Singapore shares up ahead of Fed meeting
STI up 12.78 points or 0.4% to close at 3,212.96; boost comes from market expectations that US Fed will remain dovish
A quiet Singapore stock market rose slightly yesterday as investors began to turn their eyes towards the US Federal Reserve's mid-week policy meeting.
The Straits Times (STI) joined other Asian benchmarks on higher ground, adding 12.78 points or 0.4 per cent to close at 3,212.96.
Trading on the Singapore bourse clocked in at 814.84 million securities, about 58 per cent of the daily average over the first two months of 2019.
Total turnover came to $774.89 million, about 76 per cent of the January-February daily average.
Advancers and decliners were even at 198 each.
There was a tinge of optimism in the calm. A trader told The Business Times: "Sentiment remains bullish; and even though the Singapore market has lagged against its Asian counterparts, it is still poised to overperform this year."
The trader added that he is on the lookout for whether "the STI can break 3,220 in the near term and, hopefully, 3,280 thereafter".
Elsewhere in Asia, markets got a double boost from expectations that the US Federal Reserve will remain dovish and from optimism surrounding US-China trade talks.
IG market strategist Pan Jingyi noted that the previous week's miss in US inflation and industrial production figures "had only reinforced the expectation for a dovish Fed".

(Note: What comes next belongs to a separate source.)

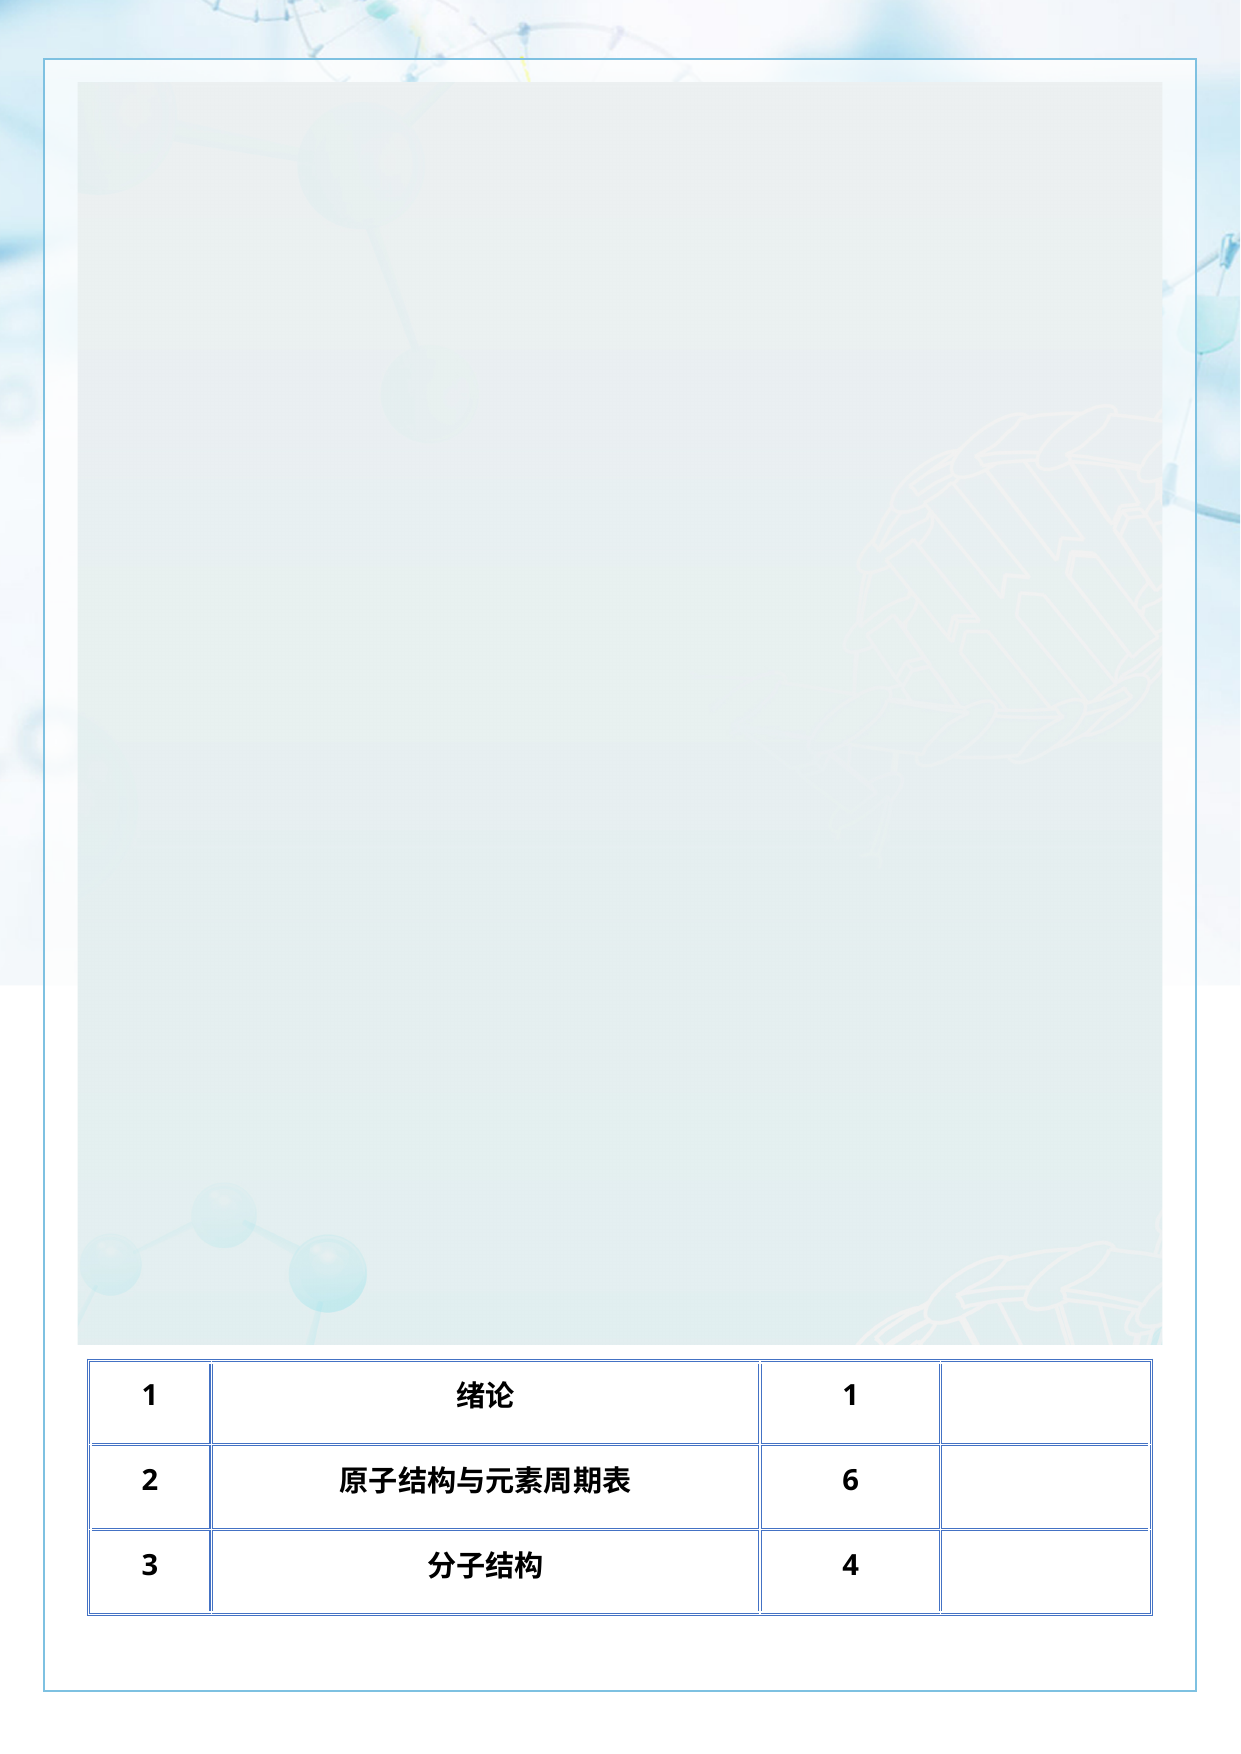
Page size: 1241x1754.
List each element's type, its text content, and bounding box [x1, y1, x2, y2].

Fed fund futures on the CME are predicting more than a 98 per cent probability that the Fed will keep its short-term interest rate unchanged when its meeting concludes in the overnight session before Asian markets open on Thursday.
Key indices in Australia, Japan, South Korea, China, Hong Kong and Malaysia all closed yesterday's session higher.
Of the lot, the Shanghai Composite Index almost hit a 6.5-month high while the Hang Seng registered a nine-month high. Both markets rallied on news that the Chinese government will provide a lift to its slowing economy through fiscal stimulus.
Twenty-three of the STI's 30 constituents ended the day in the black. Among them, Chang beer brewer Thai Beverage Public Co was the blue-chip index's most traded.
The counter ended the session one Singapore cent or 1.2 per cent up at 82.5 cents with 21.4 million shares changing hands.
Going by the value of trades done, DBS Group Holdings' counter saw $53.38 million traded - accounting for 6.9 per cent of the bourse's total turnover - across 2.11 million shares. The bank's shares added $0.10 or 0.4 per cent to close at $25.24.
The other local banks outperformed the STI, with OCBC Bank up $0.08 or 0.7 per cent to $11.21; and United Overseas Bank up $0.14 or 0.6 per cent to $25.38.
The STI's sole tech counter, contract manufacturer Venture Corp, rode on the coattails of last Friday's robust US tech stock performance, closing $0.21 or 1.2 per cent up at $18.
Real estate fared well on expectations of a dovish Fed. UOL closed $0.13 or 2 per cent higher at $6.58 and City Developments added $0.13 or 1.5 per cent to $9.01 among the blue-chip index's top performers.
IG's Ms Pan did not find the property counters' performance surprising, "given their sensitivity towards interest rates".
Singapore-listed real estate investment trusts (Reits) continued to garner interest from investors.
The most actively traded Reit of the day was CapitaLand Commercial Trust, which closed flat at $1.98. Its units are up 13.1 per cent on the year.
While large-cap Reits continue to perform well, RHB Research Institute said in a report yesterday that it sees more value in small- and mid-cap Reits. The firm prefers industrial and hospitality Reits.
Rex International was the bourse's most active counter with 39.3 million shares traded as the counter closed 0.2 Singapore cent or 2.4 per cent lower at 8.1 cents.